» **Extrait à lire**
◇ ◇ ◇ ◇ ◇
L’Assistance publique - Hôpitaux de Paris (AP-HP) vient de rendre publiques les conclusions de l’enquête interne commandée à la suite du décès jusqu’ici inexpliqué d’une patiente de 61 ans aux urgences de Cochin, le 15 février dernier.
Le document, que s’est procuré le « Quotidien », retrace par le menu le temps écoulé entre l’arrivée dans le service de cette patiente, amenée à 16 h 30 par les pompiers pour « une blessure au pied par un morceau de verre » et son décès constaté par un médecin 6 h 40 plus tard.
À 16 h 48, l’infirmier d’organisation de l’accueil (IOA) ausculte la patiente et lui attribue un ordre de priorité 3 (sur cinq niveaux), selon l’échelle qui régit le « tri » des urgences. Les patients dont l’état requiert une prise en charge immédiate par un médecin reçoivent la priorité 1, ceux à voir en moins de 20 minutes, la priorité 2, ceux à voir en moins d’une heure, la priorité 3. Les patients de priorité 4 et 5 sont à examiner, respectivement, en moins de deux ou quatre heures. Ce jour-là, la patiente aurait donc dû être théoriquement examinée par un médecin avant 18 heures.
◇ ◇ ◇ ◇ ◇
» **À faire**
1. Dans l'extrait sur le décès aux urgences de Cochin, à quelle heure les pompiers ont-ils amené la patiente dans le service ?
2. Reprenez l'extrait sur le décès aux urgences de Cochin à la suite de sa dernière phrase.

Images des pages et texte extrait
◇ ◇ ◇ ◇ ◇
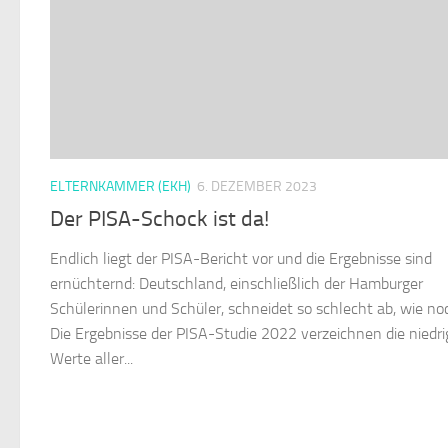
ELTERNKAMMER (EKH)
6. DEZEMBER 2023
Der PISA-Schock ist da!
Endlich liegt der PISA-Bericht vor und die Ergebnisse sind
ernüchternd: Deutschland, einschließlich der Hamburger
Schülerinnen und Schüler, schneidet so schlecht ab, wie noc
Die Ergebnisse der PISA-Studie 2022 verzeichnen die niedr
Werte aller...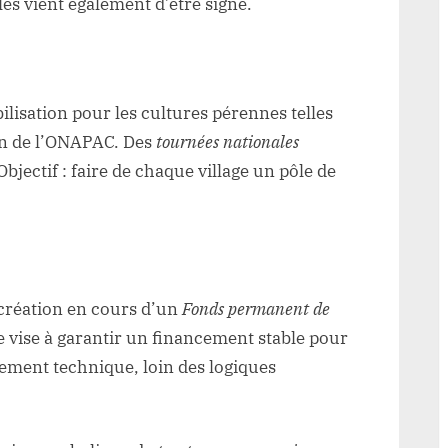
les vient également d’être signé.
ilisation pour les cultures pérennes telles
ien de l’ONAPAC. Des
tournées nationales
jectif : faire de chaque village un pôle de
création en cours d’un
Fonds permanent de
 vise à garantir un financement stable pour
gnement technique, loin des logiques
◇ ◇ ◇ ◇ ◇
» **Réponses**
1. Les pompiers l'ont amenée à 16 h 30.

2.
2,5 médecins pour 54 patients
Le rapport s’attarde aussi sur la relève entre les personnels de jour et de nuit, qui a pu jouer dans la « perte » de cette patiente pendant près de deux heures. De plus, ce samedi 15 février, à 18 heures, les 16 lits de l’unité d’hospitalisation de courte durée (UHCD) sont occupés alors que « l’objectif est que cette unité soit vide à 18 heures, en début de garde ». Le médecin senior en charge de l’unité est embolisé par le roulement des transferts de patients jusqu’à 3 heures du matin, « contrairement aux pratiques habituelles ».
Même si, ce soir-là, la situation en personnel est « conforme à ce qu’elle doit être », 2,5 médecins (équivalents temps plein) s’occupent de 54 personnes « peu avant l’heure où l’on recherche la patiente », autour de 21 h 30.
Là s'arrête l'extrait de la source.